Çocuğun aldığı her ders, onun ilerleme grafiğini gösterir. Her ders, çocuk için anbean gelişme ve ilerleme safhasıdır. Dersler, çocuğa olumsuz bir zaman dilimi olarak yansıtılmamalı, çocuk öğretmeninin kendisi için bir kılavuz olduğunu hissetmeli, duyumsamalı. Derslerde hem bedensel hem de ruhsal gelişimi destekleyecek bilgiler verilmeli. İkbal, iyi bir eğitim sisteminin bedensel ve ruhsal güçleri eşit bir şekilde besleyebilen bir sistem olduğunu söyler.

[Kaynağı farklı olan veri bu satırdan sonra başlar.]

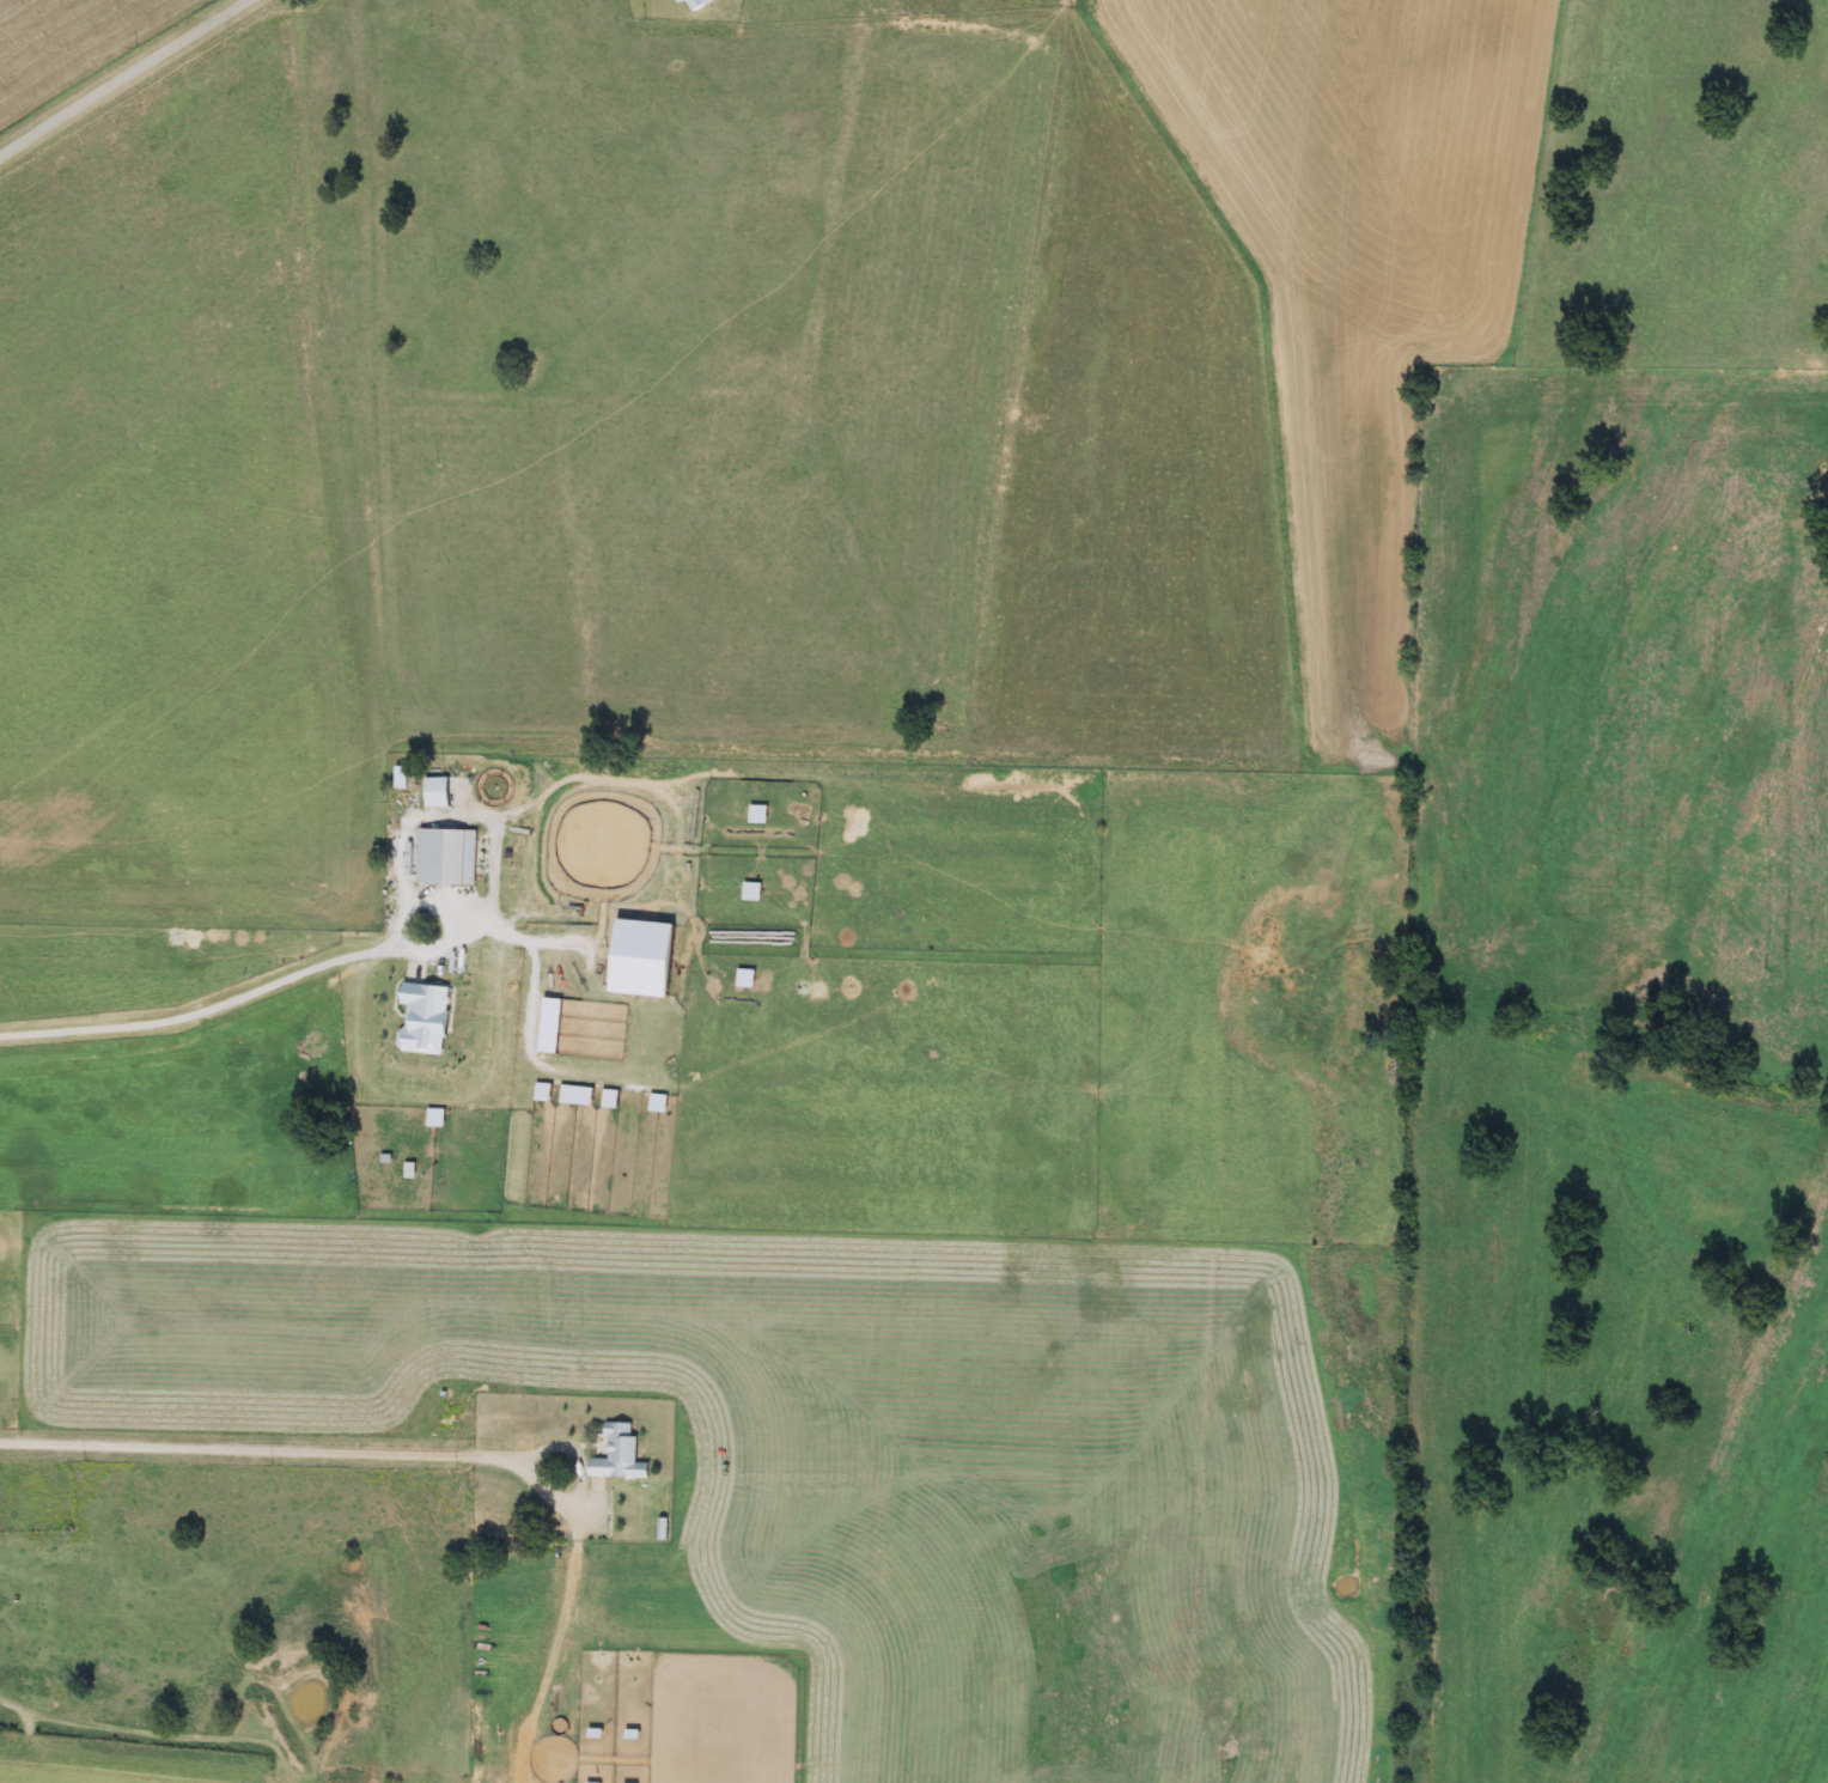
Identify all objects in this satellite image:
road: (126, 80)
building: (445, 857)
road: (329, 964)
building: (428, 1019)
road: (313, 1452)
building: (622, 1456)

Çünkü “kâmil eğitim sisteminin amacı, pek çok bilimsel veriyi beyine depolamak değil, manevî bütünde saklı tüm güçleri ortaya çıkarmaktır.” İkbal, sağlıklı bireylerin yetişmesinin özverili öğretmenlere bağlı olduğunu savunur. Öğretmen bilinçsizse o eğitimden çıkan çocuklardan bir şeyler beklemek o çocuklara haksızlık olur: “Eğitimciler, mesleklerinin kutsallığı ve önemi doğrultusunda eğitim tarzlarını üst düzey bilimsel metodlara dayandırmalıdır. Bu metodlar sayesinde, ısısında ulusları en üst noktaya ulaştırabilecek o siyasî ve toplumsal yeşermenin saklı olduğu gerçek bilim aşkının doğacağı kesindir.”
Hece Yayınları'ndan çıkan Makaleler kitabı, Muhammed İkbal’in tam otuz makalesini okurlara aktarıyor. Seyyid Abdulvahid Mu’inî tarafından derlenen makalelerin çevirisi Celal Soydan tarafından yapılmış. “Çocuk Eğitimi” makalesi ise, Makaleler kitabının girişinde yer alıyor. İkbal’in çocuk eğitimine verdiği önemin göstergesidir bu. Söz konusu makalede on bir maddeyi takip ettiğimizde Sezai Karakoç, Cahit Zarifoğlu, Aliya İzzetbegoviç gibi isimlerin çocuk eğitimine bakışlarına benzer yaklaşımlara rastlıyoruz. Muhammed İkbal’in “Çocuk Eğitimi” başlıklı kısa makalesi, on bir maddede bir eğitim tasarısı sunuyor. Her bir maddenin hakkını vermek, her bir maddeyi uygulamaya koymak aslında çok kolay.
Ne ki günümüzün eğitimcileri prosedür işlerinden başlarını kaldırıp asıl meseleye bir türlü odaklanamıyor. Milli Eğitim, personel ve bina masraflarından asıl işi olan eğitim programıyla meşgul olamıyor. Öğrencileri ve öğretmenleri pasif olan bir eğitim sisteminden âtıl bireyler çıkar. Arzu edilen atılgan bireylerdir oysa. Çocuklarını ihmal eden bir ailenin parçalanması gibi toplum çocuklarını ihmal eder, onların eğitimine gereken özeni göstermezse parçalanır, kalkınamaz, üretemez, daima dışarıya bağımlı hâle gelir. İkbal, tasarladığı eğitim sisteminde buna dikkat çeker ve şöyle der: “Gerçeği söylemek gerekirse ulusun yücelmesinin kökleri çocuk eğitiminde yatar.”